§ Your objective
Reproduce the entries below in full, word for word.

[Start]

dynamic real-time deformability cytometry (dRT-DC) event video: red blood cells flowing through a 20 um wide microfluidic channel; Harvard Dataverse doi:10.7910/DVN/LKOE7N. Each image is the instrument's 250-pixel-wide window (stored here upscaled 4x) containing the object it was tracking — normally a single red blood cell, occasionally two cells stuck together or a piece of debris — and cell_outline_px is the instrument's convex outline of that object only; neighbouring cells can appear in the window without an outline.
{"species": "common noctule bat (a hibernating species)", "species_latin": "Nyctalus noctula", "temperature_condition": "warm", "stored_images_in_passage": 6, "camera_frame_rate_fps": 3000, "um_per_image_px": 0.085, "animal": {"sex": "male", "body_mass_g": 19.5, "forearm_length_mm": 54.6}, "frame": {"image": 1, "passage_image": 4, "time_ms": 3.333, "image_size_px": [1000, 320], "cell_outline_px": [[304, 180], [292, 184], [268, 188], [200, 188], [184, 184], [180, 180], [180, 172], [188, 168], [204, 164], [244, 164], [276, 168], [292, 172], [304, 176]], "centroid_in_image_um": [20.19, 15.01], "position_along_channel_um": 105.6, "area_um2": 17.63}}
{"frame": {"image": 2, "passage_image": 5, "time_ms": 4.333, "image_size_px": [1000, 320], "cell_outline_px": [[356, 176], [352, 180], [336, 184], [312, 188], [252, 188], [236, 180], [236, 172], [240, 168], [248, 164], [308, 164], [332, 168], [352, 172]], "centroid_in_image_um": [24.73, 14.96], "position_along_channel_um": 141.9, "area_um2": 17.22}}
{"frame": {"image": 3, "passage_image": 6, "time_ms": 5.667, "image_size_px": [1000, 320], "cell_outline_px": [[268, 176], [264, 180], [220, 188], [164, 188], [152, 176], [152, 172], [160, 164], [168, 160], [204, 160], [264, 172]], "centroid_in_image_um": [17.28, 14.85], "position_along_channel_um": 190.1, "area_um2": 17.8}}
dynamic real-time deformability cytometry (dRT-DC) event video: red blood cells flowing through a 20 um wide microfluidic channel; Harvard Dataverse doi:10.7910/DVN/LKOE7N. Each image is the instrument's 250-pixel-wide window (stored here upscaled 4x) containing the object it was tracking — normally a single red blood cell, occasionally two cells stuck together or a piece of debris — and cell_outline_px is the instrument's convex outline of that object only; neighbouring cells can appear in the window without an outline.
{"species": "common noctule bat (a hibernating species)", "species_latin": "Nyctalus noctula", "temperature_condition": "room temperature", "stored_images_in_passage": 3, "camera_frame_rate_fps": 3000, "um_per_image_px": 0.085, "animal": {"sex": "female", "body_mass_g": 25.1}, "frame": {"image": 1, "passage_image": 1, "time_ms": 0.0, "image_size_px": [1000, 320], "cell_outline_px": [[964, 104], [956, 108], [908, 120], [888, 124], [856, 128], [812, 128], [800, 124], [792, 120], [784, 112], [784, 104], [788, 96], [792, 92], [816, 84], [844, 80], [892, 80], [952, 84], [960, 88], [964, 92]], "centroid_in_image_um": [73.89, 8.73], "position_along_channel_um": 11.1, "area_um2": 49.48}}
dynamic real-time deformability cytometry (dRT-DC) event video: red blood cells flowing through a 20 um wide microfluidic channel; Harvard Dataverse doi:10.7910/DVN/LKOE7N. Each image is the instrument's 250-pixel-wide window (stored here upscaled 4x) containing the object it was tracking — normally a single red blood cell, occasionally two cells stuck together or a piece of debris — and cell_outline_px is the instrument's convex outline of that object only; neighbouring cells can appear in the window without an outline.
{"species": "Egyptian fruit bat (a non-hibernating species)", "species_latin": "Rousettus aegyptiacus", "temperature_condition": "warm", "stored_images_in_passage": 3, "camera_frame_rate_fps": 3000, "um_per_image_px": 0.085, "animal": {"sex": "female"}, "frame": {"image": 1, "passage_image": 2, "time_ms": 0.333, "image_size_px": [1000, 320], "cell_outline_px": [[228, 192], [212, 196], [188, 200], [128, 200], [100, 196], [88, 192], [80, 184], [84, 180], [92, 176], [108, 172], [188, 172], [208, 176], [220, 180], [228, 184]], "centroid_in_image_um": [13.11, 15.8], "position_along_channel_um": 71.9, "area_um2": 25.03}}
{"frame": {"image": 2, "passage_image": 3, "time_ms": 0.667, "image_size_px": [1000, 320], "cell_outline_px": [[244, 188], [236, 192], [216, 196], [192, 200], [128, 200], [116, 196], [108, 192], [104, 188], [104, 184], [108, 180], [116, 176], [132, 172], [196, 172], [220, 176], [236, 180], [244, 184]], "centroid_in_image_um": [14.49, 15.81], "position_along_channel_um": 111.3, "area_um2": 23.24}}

[End]

§ Final result
dynamic real-time deformability cytometry (dRT-DC) event video: red blood cells flowing through a 20 um wide microfluidic channel; Harvard Dataverse doi:10.7910/DVN/LKOE7N. Each image is the instrument's 250-pixel-wide window (stored here upscaled 4x) containing the object it was tracking — normally a single red blood cell, occasionally two cells stuck together or a piece of debris — and cell_outline_px is the instrument's convex outline of that object only; neighbouring cells can appear in the window without an outline.
{"species": "common noctule bat (a hibernating species)", "species_latin": "Nyctalus noctula", "temperature_condition": "warm", "stored_images_in_passage": 6, "camera_frame_rate_fps": 3000, "um_per_image_px": 0.085, "animal": {"sex": "male", "body_mass_g": 19.5, "forearm_length_mm": 54.6}, "frame": {"image": 1, "passage_image": 4, "time_ms": 3.333, "image_size_px": [1000, 320], "cell_outline_px": [[304, 180], [292, 184], [268, 188], [200, 188], [184, 184], [180, 180], [180, 172], [188, 168], [204, 164], [244, 164], [276, 168], [292, 172], [304, 176]], "centroid_in_image_um": [20.19, 15.01], "position_along_channel_um": 105.6, "area_um2": 17.63}}
{"frame": {"image": 2, "passage_image": 5, "time_ms": 4.333, "image_size_px": [1000, 320], "cell_outline_px": [[356, 176], [352, 180], [336, 184], [312, 188], [252, 188], [236, 180], [236, 172], [240, 168], [248, 164], [308, 164], [332, 168], [352, 172]], "centroid_in_image_um": [24.73, 14.96], "position_along_channel_um": 141.9, "area_um2": 17.22}}
{"frame": {"image": 3, "passage_image": 6, "time_ms": 5.667, "image_size_px": [1000, 320], "cell_outline_px": [[268, 176], [264, 180], [220, 188], [164, 188], [152, 176], [152, 172], [160, 164], [168, 160], [204, 160], [264, 172]], "centroid_in_image_um": [17.28, 14.85], "position_along_channel_um": 190.1, "area_um2": 17.8}}
dynamic real-time deformability cytometry (dRT-DC) event video: red blood cells flowing through a 20 um wide microfluidic channel; Harvard Dataverse doi:10.7910/DVN/LKOE7N. Each image is the instrument's 250-pixel-wide window (stored here upscaled 4x) containing the object it was tracking — normally a single red blood cell, occasionally two cells stuck together or a piece of debris — and cell_outline_px is the instrument's convex outline of that object only; neighbouring cells can appear in the window without an outline.
{"species": "common noctule bat (a hibernating species)", "species_latin": "Nyctalus noctula", "temperature_condition": "room temperature", "stored_images_in_passage": 3, "camera_frame_rate_fps": 3000, "um_per_image_px": 0.085, "animal": {"sex": "female", "body_mass_g": 25.1}, "frame": {"image": 1, "passage_image": 1, "time_ms": 0.0, "image_size_px": [1000, 320], "cell_outline_px": [[964, 104], [956, 108], [908, 120], [888, 124], [856, 128], [812, 128], [800, 124], [792, 120], [784, 112], [784, 104], [788, 96], [792, 92], [816, 84], [844, 80], [892, 80], [952, 84], [960, 88], [964, 92]], "centroid_in_image_um": [73.89, 8.73], "position_along_channel_um": 11.1, "area_um2": 49.48}}
dynamic real-time deformability cytometry (dRT-DC) event video: red blood cells flowing through a 20 um wide microfluidic channel; Harvard Dataverse doi:10.7910/DVN/LKOE7N. Each image is the instrument's 250-pixel-wide window (stored here upscaled 4x) containing the object it was tracking — normally a single red blood cell, occasionally two cells stuck together or a piece of debris — and cell_outline_px is the instrument's convex outline of that object only; neighbouring cells can appear in the window without an outline.
{"species": "Egyptian fruit bat (a non-hibernating species)", "species_latin": "Rousettus aegyptiacus", "temperature_condition": "warm", "stored_images_in_passage": 3, "camera_frame_rate_fps": 3000, "um_per_image_px": 0.085, "animal": {"sex": "female"}, "frame": {"image": 1, "passage_image": 2, "time_ms": 0.333, "image_size_px": [1000, 320], "cell_outline_px": [[228, 192], [212, 196], [188, 200], [128, 200], [100, 196], [88, 192], [80, 184], [84, 180], [92, 176], [108, 172], [188, 172], [208, 176], [220, 180], [228, 184]], "centroid_in_image_um": [13.11, 15.8], "position_along_channel_um": 71.9, "area_um2": 25.03}}
{"frame": {"image": 2, "passage_image": 3, "time_ms": 0.667, "image_size_px": [1000, 320], "cell_outline_px": [[244, 188], [236, 192], [216, 196], [192, 200], [128, 200], [116, 196], [108, 192], [104, 188], [104, 184], [108, 180], [116, 176], [132, 172], [196, 172], [220, 176], [236, 180], [244, 184]], "centroid_in_image_um": [14.49, 15.81], "position_along_channel_um": 111.3, "area_um2": 23.24}}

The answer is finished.